> Records drawn from a dataset
::::
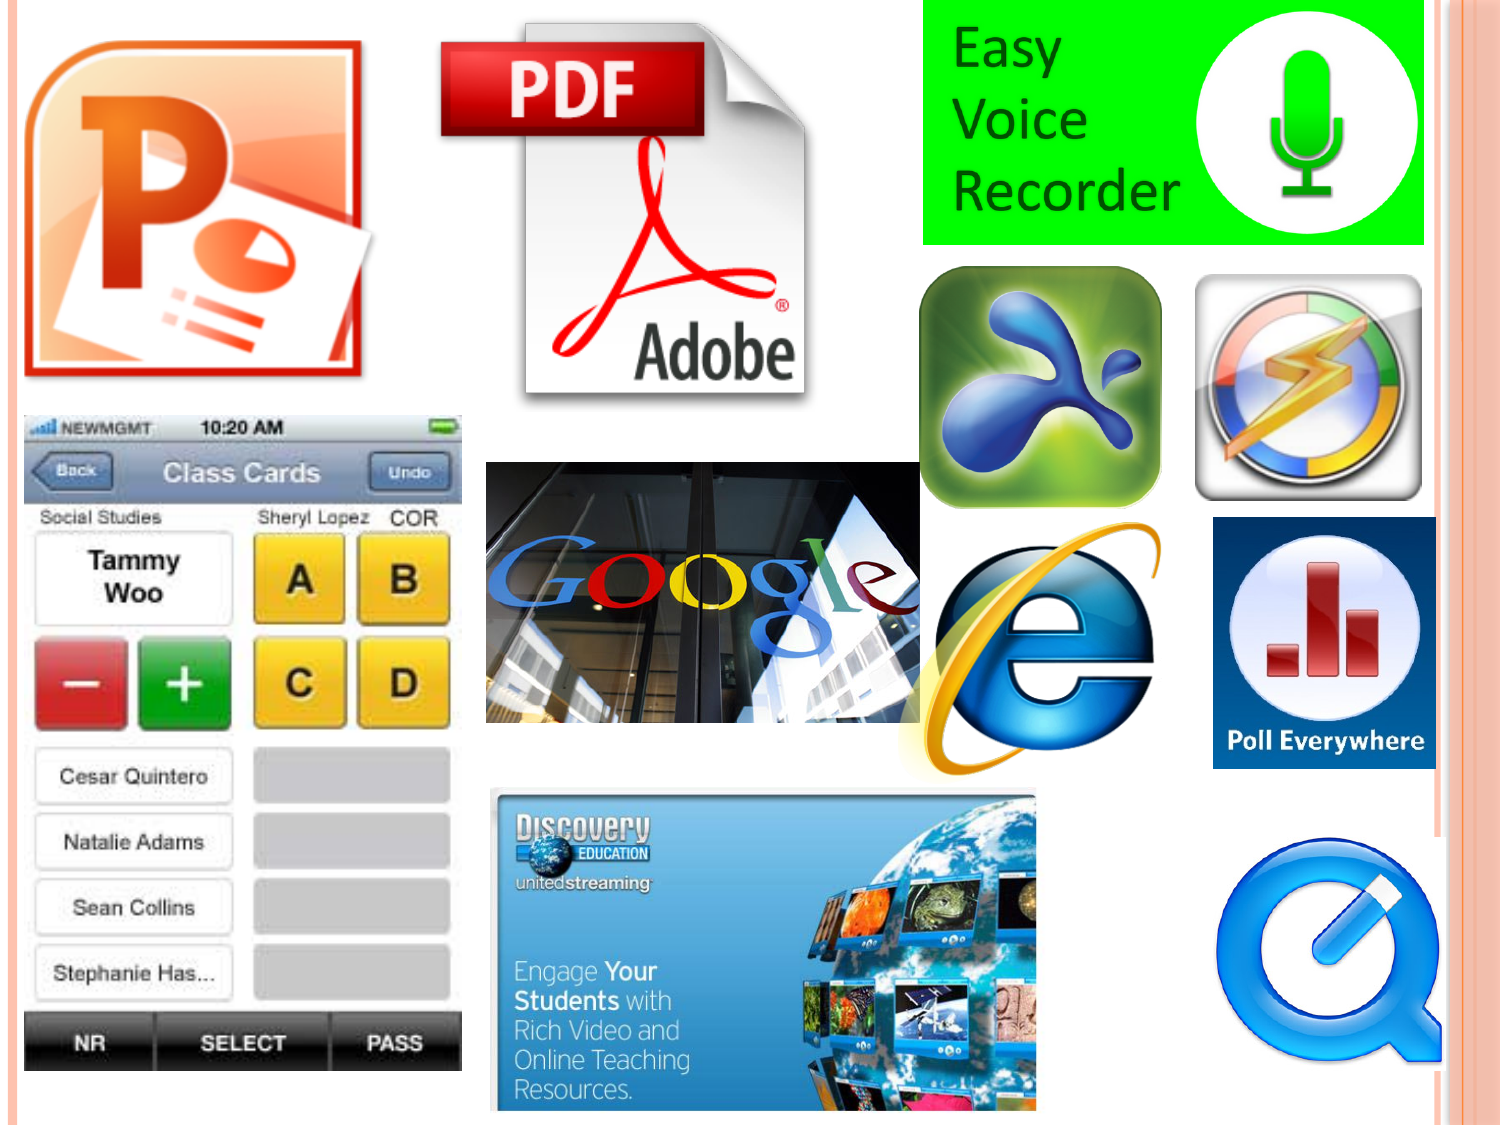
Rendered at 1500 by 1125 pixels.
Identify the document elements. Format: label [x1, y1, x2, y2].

picture [1195, 274, 1422, 501]
picture [490, 786, 1078, 1125]
picture [1212, 836, 1447, 1071]
picture [923, 0, 1425, 246]
picture [24, 39, 383, 399]
picture [24, 414, 463, 1071]
picture [1213, 516, 1437, 769]
picture [432, 10, 834, 412]
picture [485, 265, 1163, 785]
::::
> PROBLEM STATEMENT
Type the entries again verbatim. Any pictures should be skipped.

> ANSWER SPACE
Rendered at 1500 by 1125 pixels.
Identify the document elements. Format: label [x1, y1, x2, y2].

picture [1195, 274, 1422, 501]
picture [490, 786, 1078, 1125]
picture [1212, 836, 1447, 1071]
picture [923, 0, 1425, 246]
picture [24, 39, 383, 399]
picture [24, 414, 463, 1071]
picture [1213, 516, 1437, 769]
picture [432, 10, 834, 412]
picture [485, 265, 1163, 785]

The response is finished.